- _The task_
Reproduce the data in full, exactly.
─── Data for review ───
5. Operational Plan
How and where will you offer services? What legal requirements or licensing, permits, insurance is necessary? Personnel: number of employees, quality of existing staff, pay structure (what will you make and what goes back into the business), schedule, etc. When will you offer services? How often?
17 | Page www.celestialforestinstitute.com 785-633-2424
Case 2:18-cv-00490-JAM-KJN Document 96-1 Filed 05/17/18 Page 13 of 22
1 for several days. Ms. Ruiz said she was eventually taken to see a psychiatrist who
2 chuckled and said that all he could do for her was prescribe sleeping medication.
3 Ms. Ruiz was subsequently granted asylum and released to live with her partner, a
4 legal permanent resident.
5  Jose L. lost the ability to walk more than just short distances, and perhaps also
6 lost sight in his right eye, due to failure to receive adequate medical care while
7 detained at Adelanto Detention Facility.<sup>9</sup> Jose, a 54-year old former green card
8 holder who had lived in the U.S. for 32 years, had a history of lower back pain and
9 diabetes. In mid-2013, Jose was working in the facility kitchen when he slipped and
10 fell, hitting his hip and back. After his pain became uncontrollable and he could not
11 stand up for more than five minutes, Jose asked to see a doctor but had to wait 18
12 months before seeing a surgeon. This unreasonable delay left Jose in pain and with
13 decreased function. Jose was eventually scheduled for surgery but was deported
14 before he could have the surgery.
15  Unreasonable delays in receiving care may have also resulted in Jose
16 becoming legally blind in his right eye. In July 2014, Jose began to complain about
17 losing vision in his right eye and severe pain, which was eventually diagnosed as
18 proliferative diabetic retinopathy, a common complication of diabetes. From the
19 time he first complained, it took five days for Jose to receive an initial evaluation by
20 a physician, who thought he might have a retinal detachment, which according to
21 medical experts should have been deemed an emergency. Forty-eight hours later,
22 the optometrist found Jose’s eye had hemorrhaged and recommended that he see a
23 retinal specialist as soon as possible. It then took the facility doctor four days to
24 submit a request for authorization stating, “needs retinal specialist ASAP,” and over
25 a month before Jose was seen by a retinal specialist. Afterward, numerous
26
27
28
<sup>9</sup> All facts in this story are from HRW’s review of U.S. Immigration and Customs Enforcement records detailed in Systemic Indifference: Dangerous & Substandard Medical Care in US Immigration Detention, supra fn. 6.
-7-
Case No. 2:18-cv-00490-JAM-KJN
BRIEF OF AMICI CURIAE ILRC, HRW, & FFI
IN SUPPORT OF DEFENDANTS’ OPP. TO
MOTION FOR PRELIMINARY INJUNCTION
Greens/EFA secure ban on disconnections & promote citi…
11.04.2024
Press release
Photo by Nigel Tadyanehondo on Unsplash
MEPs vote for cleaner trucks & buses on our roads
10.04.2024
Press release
───
- _Output of the exercise_
5. Operational Plan
How and where will you offer services? What legal requirements or licensing, permits, insurance is necessary? Personnel: number of employees, quality of existing staff, pay structure (what will you make and what goes back into the business), schedule, etc. When will you offer services? How often?
17 | Page www.celestialforestinstitute.com 785-633-2424
Case 2:18-cv-00490-JAM-KJN Document 96-1 Filed 05/17/18 Page 13 of 22
1 for several days. Ms. Ruiz said she was eventually taken to see a psychiatrist who
2 chuckled and said that all he could do for her was prescribe sleeping medication.
3 Ms. Ruiz was subsequently granted asylum and released to live with her partner, a
4 legal permanent resident.
5  Jose L. lost the ability to walk more than just short distances, and perhaps also
6 lost sight in his right eye, due to failure to receive adequate medical care while
7 detained at Adelanto Detention Facility.<sup>9</sup> Jose, a 54-year old former green card
8 holder who had lived in the U.S. for 32 years, had a history of lower back pain and
9 diabetes. In mid-2013, Jose was working in the facility kitchen when he slipped and
10 fell, hitting his hip and back. After his pain became uncontrollable and he could not
11 stand up for more than five minutes, Jose asked to see a doctor but had to wait 18
12 months before seeing a surgeon. This unreasonable delay left Jose in pain and with
13 decreased function. Jose was eventually scheduled for surgery but was deported
14 before he could have the surgery.
15  Unreasonable delays in receiving care may have also resulted in Jose
16 becoming legally blind in his right eye. In July 2014, Jose began to complain about
17 losing vision in his right eye and severe pain, which was eventually diagnosed as
18 proliferative diabetic retinopathy, a common complication of diabetes. From the
19 time he first complained, it took five days for Jose to receive an initial evaluation by
20 a physician, who thought he might have a retinal detachment, which according to
21 medical experts should have been deemed an emergency. Forty-eight hours later,
22 the optometrist found Jose’s eye had hemorrhaged and recommended that he see a
23 retinal specialist as soon as possible. It then took the facility doctor four days to
24 submit a request for authorization stating, “needs retinal specialist ASAP,” and over
25 a month before Jose was seen by a retinal specialist. Afterward, numerous
26
27
28
<sup>9</sup> All facts in this story are from HRW’s review of U.S. Immigration and Customs Enforcement records detailed in Systemic Indifference: Dangerous & Substandard Medical Care in US Immigration Detention, supra fn. 6.
-7-
Case No. 2:18-cv-00490-JAM-KJN
BRIEF OF AMICI CURIAE ILRC, HRW, & FFI
IN SUPPORT OF DEFENDANTS’ OPP. TO
MOTION FOR PRELIMINARY INJUNCTION
Greens/EFA secure ban on disconnections & promote citi…
11.04.2024
Press release
Photo by Nigel Tadyanehondo on Unsplash
MEPs vote for cleaner trucks & buses on our roads
10.04.2024
Press release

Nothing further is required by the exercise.